Dariush is a very quiet guy. He doesn’t really resonate with the wider MMA fan base, whereas everyone knows Poirier. He’s got the Conor McGregor fights and the Conor McGregor money, and he might look at Dariush and think there’s nothing in it for him, while whoever the champion is would be keen to fight him as the money fight in the division.
If you’re Islam Makhachev, you look at Poirier and the fact your mentor beat him and expect to do the same. So, if Makhachev comes through the Alexander Volkanovski fight, Poirier makes perfect sense.
Michael Chandler on the other hand is in such a hard position. When he first came to the UFC, the thing was always about the title. “I’ve done it at Bellator, I’m coming here in the twilight of my career to prove I can hang with the very best guys.”
Ultimately, through his five fights, he’s been a fans’ favourite and I’ll always buy a ticket when his name’s on the card, but he has fallen short at the top level.
His debut was a brilliant knockout against Dan Hooker who at the time was going really well in the division, but you look at him since, he’s been all over the place. His victory against Tony Ferguson was against an ageing Tony Ferguson after Justin Gaethje sent him into retirement.

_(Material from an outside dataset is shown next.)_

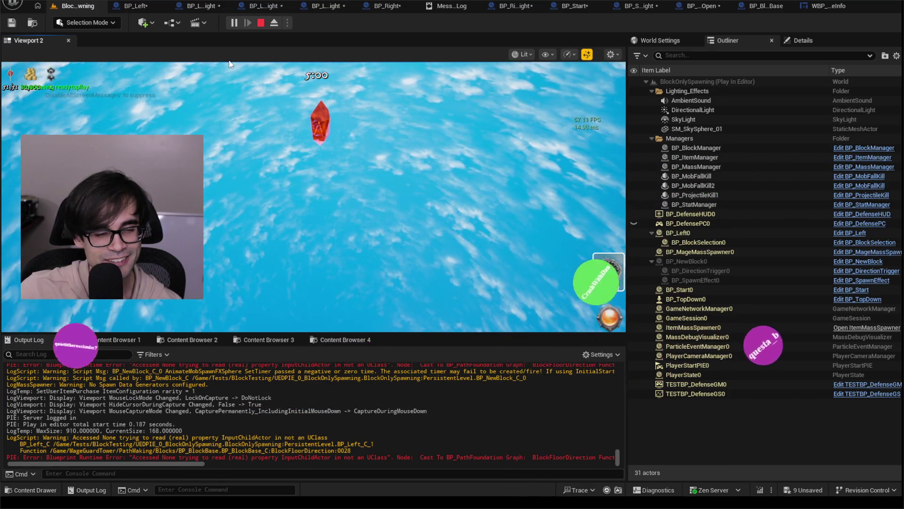
Step: Hide on-screen debug messages by entering 'disable' in the in-game console
key("grave")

He’s also had a title fight with Charles Oliveira which he could’ve won. He was en-route to a 10-8 round before Oliveira pulled it out of the fire and stopped him in the second. And in the fight with Gaethje, he threw the third round away because of him want to entertain the crowd – as Gaethje himself has done since joining the UFC.
If he used his brain a bit and wrestled more – even against a great wrestler in Gaethje – he could’ve muddled himself through that third round and get his hand raised. Then at the weekend, there’s an argument he won the first two rounds – I don’t think he did, but there is an argument he did – and a mistake in the third cost him.
His will to entertain has cost him some big wins. What comes for him next is interesting because he won’t be short of offers.
Conor McGregor kind of makes sense. McGregor’s going to want to fight someone to come back, Chandler won’t be fighting for the title any time soon and he doesn’t want to fight the killers coming through at 155. He wants the money fights and maybe Michael Chandler is the man to welcome Conor McGregor back to the Octagon.
Molly McCann’s winning streak came to an abrupt end, but I expect she’ll be back on the UK card. We all knew going into the fight with Erin Blanchfield that this was a tough, tough test given the stylistic matchup. Erin’s a phenomenal grappler out of the Eddie Bravo Brazilian jiu-jitsu school, and Molly’s grappling isn’t on that level.
But Molly’s striking is better than Erin’s so if she could’ve kept it on the feet, it would’ve been an interesting exchange.
Blanchfield gave McCann a bit of confidence at the start of the fight before dragging McCann into her world and she was outstanding from there.
I’m excited to see what she does going forward. I think she’ll fight someone like Alexa Grasso, and because the champion is running out of contenders to fight, Blanchfield might be fighting for the title by the end of the year.
For McCann though, these losses in MMA don’t define anybody. People kept saying to me at the weekend ‘why did they put Molly McCann in with Erin Blanchfield?!’ – she was #15 and Blanchfield was #12. This is the UFC; you don’t get lay-ups in this game.
If you want to break the top 10, you’ve got to beat the top 12. There are people McCann would beat in the top 15 due to her style, but for now she’s got to go away, work on her grappling, work out how to keep those fights on her feet, and she will bounce back.